• Task requirements:
A - In the pig transport study, rewrite the part that starts at "Conceptually, the term" and ends at "animals are placed.", swapping each "moisture" for "humidity".
B - According to the pig transport study, about how much heat does a pig weighing around 100 kg give off?
C - Go on with the pig transport study, starting after its last sentence.

Open-access NUMERICAL EVALUATION OF AERODYNAMIC DEVICES IN MITIGATING HEAT STRESS IN PIGS DURING TRANSPORT

ABSTRACT

Improving natural ventilation during animal transportation is a promising approach for promoting animal well-being and reducing losses. The objective of this study was to evaluate in silico the efficiency of devices (airfoils and deflectors) used for cooling trailers during the transportation of pigs. Device performance was assessed using computational fluid dynamics (CFD) simulations and 3D modeling of the enthalpy profile of a trailer, and adaptive mesh generation was employed to construct a computational mesh. Turbulence treatments were performed using RANS model and k-ω SST models. The results revealed that compared with the conditions observed in commercial transportation, the use of an airfoil increased the airflow and reduced the enthalpy within the assessed trailer (-5.4%). Likewise, the use of deflectors resulted in a reduction in enthalpy (-3.04%), although their use led to a translocation of the thermal core to the front region of the upper floor of the trailer. Nevertheless, the use deflectors has been proven to be more efficient when combined with an airfoil. In conclusion, the results obtained from our CFD simulations provide evidence to indicate that it is possible to optimize ventilation within transport containers using aerodynamic devices.

animal welfare; computational modeling; precision livestock farming

INTRODUCTION

Heat stress, resulting from the high heat load in the compartments of the truck during the transportation of live animals, emerges as a matter of significance for the well-being and survival of these animals during transportation operations (Dalla Costa et al., 2019; Alambarrio et al., 2022; Machado et al., 2022). A complexity of this issue is notable due to the significant influence of the interaction between various environmental variables during the journey (Melo et al., 2023), particularly the accumulation of relative humidity and inadequate ventilation, resulting in the development of 'thermal cores' within the cargo (Barbosa-Filho et al., 2009; Machado et al., 2021a).

Conceptually, the term 'thermal core' describes the most critical region in terms of moisture accumulation in the cargo intended for animal transportation. This is the area where enthalpy values reach their highest levels, making them particularly susceptible to heat stress and, consequently, production losses (Gilkeson et al., 2016; Spurio et al., 2015). To better understand this issue, it is important to consider that pigs weighing around 100 kg emit approximately 160W of heat (Kettlewell et al., 2001). Furthermore, the primary heat dissipation method for these animals is through evaporative means (Rioja-Lang et al., 2019), a mechanism that can be seriously compromised by the accumulation of moisture in the environment where the animals are placed.

Understanding this scenario allows us to hypothesize that aerodynamic devices designed to increase ventilation inside the cargo could be an effective solution to reduce water vapor accumulation and dissipate heat from the trailer during the transportation of pigs. Studies using computational fluid dynamics (CFD) techniques are being conducted worldwide to characterize the ventilation profile of the cargo during the transportation of live animals (Gilkeson et al., 2016; Romero et al., 2022; Pinheiro et al., 2022). Likewise, the aim of this study was to assess the efficiency of aerodynamic devices for mitigating the enthalpy of pig transportation in silico.

• Collected material:
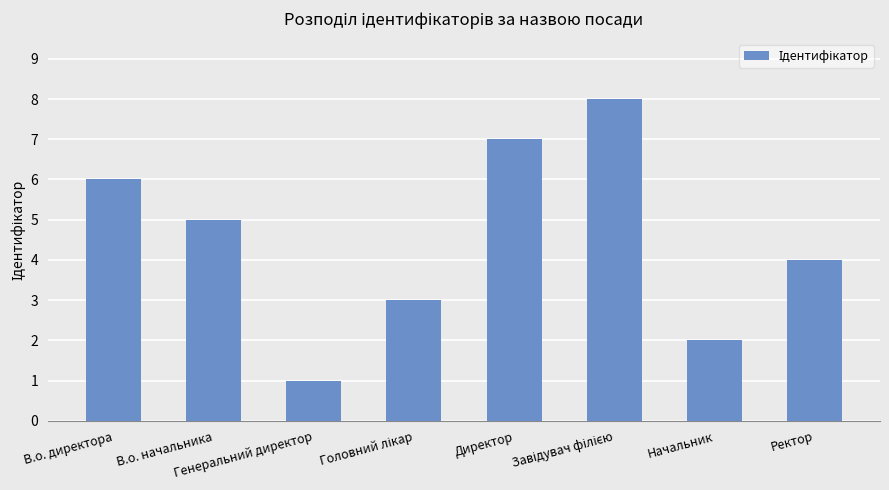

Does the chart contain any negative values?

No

• Task results:
A -
Conceptually, the term 'thermal core' describes the most critical region in terms of humidity accumulation in the cargo intended for animal transportation. This is the area where enthalpy values reach their highest levels, making them particularly susceptible to heat stress and, consequently, production losses (Gilkeson et al., 2016; Spurio et al., 2015). To better understand this issue, it is important to consider that pigs weighing around 100 kg emit approximately 160W of heat (Kettlewell et al., 2001). Furthermore, the primary heat dissipation method for these animals is through evaporative means (Rioja-Lang et al., 2019), a mechanism that can be seriously compromised by the accumulation of humidity in the environment where the animals are placed.

B - Approximately 160 W.

C -
MATERIAL AND METHODS

Ethic

This experiment was approved by the Ethics Committee for Animal Use at the Center for Agricultural Sciences of the Federal University of Ceará (Process number 9871250719).

Data set

A database related to commercial pig transportation was acquired through monitoring four trips covering a distance of 170 km, occurring between a farm located in Maracanaú – CE, Brazil (3°54'46.4"S 38°39'19.2"W and 43 m of altitude) and the slaughterhouse in the city of Morada Nova – CE, Brazil (5° 06’ 24” S 38° 22’ 21” W and 52 m of altitude). These trips took place on paved highways, with a cargo density of 290 kg/m2, during the period from February 16 to 28, 2020, always in the afternoon shift (2:30 PM to 5:40 PM).

The transportation was carried out using a Ford® truck model Cargo 1519, equipped with a Triel® – HT model body, which had two fixed floors containing six compartments, totaling twelve compartments, with a loading capacity of 13 tons. Further detailed information about the handling and infrastructure available for pre-slaughter operations is available in previous studies (Machado et al., 2021a; Machado et al., 2022), see supplementary file.

To monitor the internal conditions of the cargo, twelve thermo-hygrometer dataloggers (Onset, U23-001 HOBO Pro v2, with TA accuracy of ±0.2°C and RH ±2.5%) were installed at the center of each compartment of the bodywork, at the animal height. These dataloggers recorded temperature (TA, °C) and relative air humidity (RH, %) data every 10 minutes throughout the journey. Consequently, specific enthalpy (H, kJ/kg of dry air) was calculated using equation 1, as proposed by Rodrigues et al., 2011, to characterize the micro-meteorology of the cargo. To complement the analysis, information on radiation incidence was obtained from the weather stations 82397 – Fortaleza (3º49'12" S, 38º32'24" W and 29.89 m of altitude) e 82588 – Morada Nova (5º8'24"S, 38º21'36"W and 45.02 m of altitude) from the National Institute of Meteorology of Brazil (INMET).

H = 1.006 T A + R H P b 10 7.5 T A ( 237.3 + T A ) 1 ( 71.28 + 0.052 T A ) (1)

Where:

TA is the air temperature in °C;

RH is the relative humidity in %, and

Pb is the local barometric pressure in mmHg.

Treatments

We conducted a numerical evaluation of two aerodynamic devices designed to mitigate thermal stress in pigs during transportation. The first device, an airfoil (BR 10 2020 013584 8), was designed to be attached to the top of the truck cabin. This device consists of a support base, a semi-spherical shaped cover device installed at the rear region of the support base, and a fixing plate for the top part of the airfoil support base, as illustrated in Figure 1. The second device, a deflector (BR 10 2021 005211 2), was designed to be attached to the sides of the truck body. It consists of a semi-spherical shaped piece and two clips for connection to the side of the body, as shown in Figure 2. The detailed description of these devices is available in the supplementary file. In this computational study, we conducted a performance analysis in silico using virtual models of the truck equipped in three different ways: (1) with the airfoil, (2) with the deflector, and (3) with both devices, as illustrated in Figure 3.

FIGURE 1
General view with explosion (A) and without explosion of the parts in the rear (B) and front (C) views of the airfoil.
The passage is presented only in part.